▶ _Your tasks_:
• A. Answer these questions from the Piccolo announcement, marking each answer (i), (ii) or (iii):
(i) Which company received the first Piccolo, and in what town?
(ii) Where are the other Piccolo systems installed?
(iii) How many more optimization experiments per day can the systems process compared with a typical laboratory?
• B. Summarize the Piccolo announcement in two sentences.

▶ _Passage shown_:

◆ ◆ ◆

New automated system for optimising recombinant protein expression is successfully installed in three major pharmaceutical companies
The Automation Partnership (TAP) reports that its Piccolo automated system for rapid optimisation and expression of recombinant proteins in microbial or insect cells, has been sited at three major pharma companies.
The first Piccolo was installed at GlaxoSmithKline (GSK) in Harlow, UK and completed factory and site acceptance tests.
Scientists at GSK have been successful in using the system for high throughput parallel expression, to rapidly identify and optimise expression variables and identify clones to help provide more proteins for the discovery process.
The other Piccolo systems are installed at two major pharma sites in the USA.
The three Piccolo systems installed consist of culture set-up, incubation, lysis and purification modules executing processes configured to suit each pharma company's protein expression requirements.
The systems can independently vary and control a variety of protein culture conditions including pre-induction and expression incubation temperature, inducer and induction OD, media and expression time so can process over 20 times more optimisation experiments, per day than a typical laboratory.
This allows scientists using a Piccolo to increase productivity by defining in days instead of months, the best construct and host strain, as well as reproducibly identifying and recreating optimal culture conditions for each protein.

◆ ◆ ◆

[Transcribed page contents]
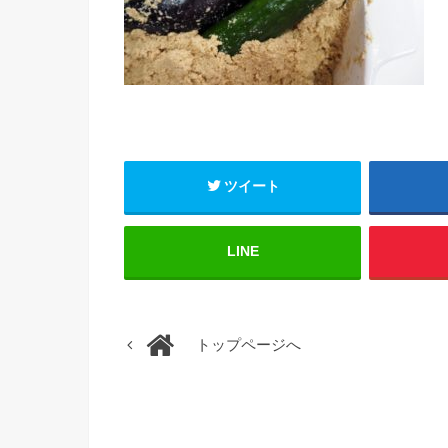
ツイート
LINE
トップページへ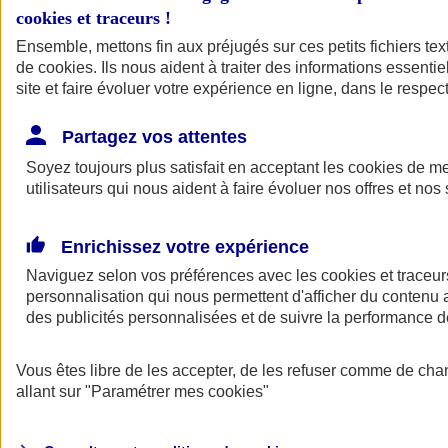
cookies et traceurs
!
Ensemble, mettons fin aux préjugés sur ces petits fichiers te
de
cookies
. Ils nous aident à traiter des informations essentie
site et faire évoluer votre expérience en ligne, dans le respect
Partagez vos attentes
Soyez toujours plus satisfait en acceptant les
cookies
de mes
utilisateurs qui nous aident à faire évoluer nos offres et nos 
Enrichissez votre expérience
Naviguez selon vos préférences avec les
cookies et traceur
personnalisation qui nous permettent d'afficher du contenu a
des publicités personnalisées et de suivre la performance
L'application Mon
Vous êtes libre de les accepter, de les refuser comme de cha
AXA Assurance
allant sur
"Paramétrer mes
cookies
"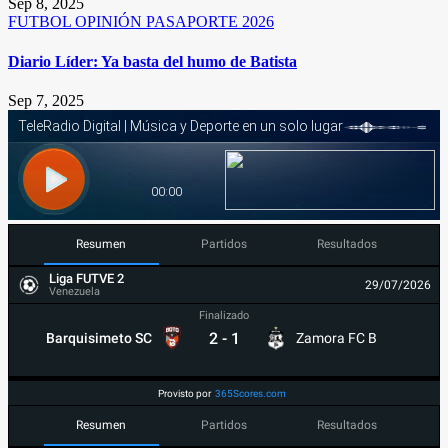
Sep 8, 2025
FUTBOL
OPINIÓN
PASAPORTE 2026
Diario Líder: Ya basta del humo de Batista
Sep 7, 2025
Resumen
Partidos
Resultados
Liga FUTVE 2
29/07/2026
Venezuela
Finalizado
2
-
1
Barquisimeto SC
Zamora FC B
Provisto por
365Scores.com
Resumen
Partidos
Resultados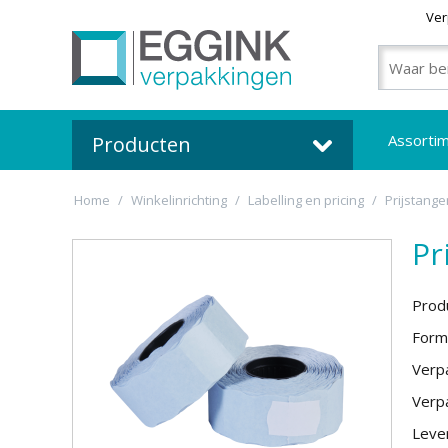
Ver
Assorti
Producten
Home
/
Winkelinrichting
/
Labelling en pricing
/
Prijstange
Pr
Prod
Form
Verpa
Verpa
Lever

◆ ◆ ◆

▶ _Problem solutions_:
• A.
(i) GlaxoSmithKline (GSK), in Harlow, UK.
(ii) At two major pharma sites in the USA.
(iii) Over 20 times more.

• B. The Automation Partnership (TAP) has installed its Piccolo automated system for optimizing and expressing recombinant proteins in microbial or insect cells at three major pharma companies, the first at GSK in Harlow, UK, and two at sites in the USA. Each system has culture set-up, incubation, lysis and purification modules and can vary culture conditions independently, processing over 20 times more optimization experiments per day than a typical laboratory, so scientists can define the best construct and host strain in days instead of months.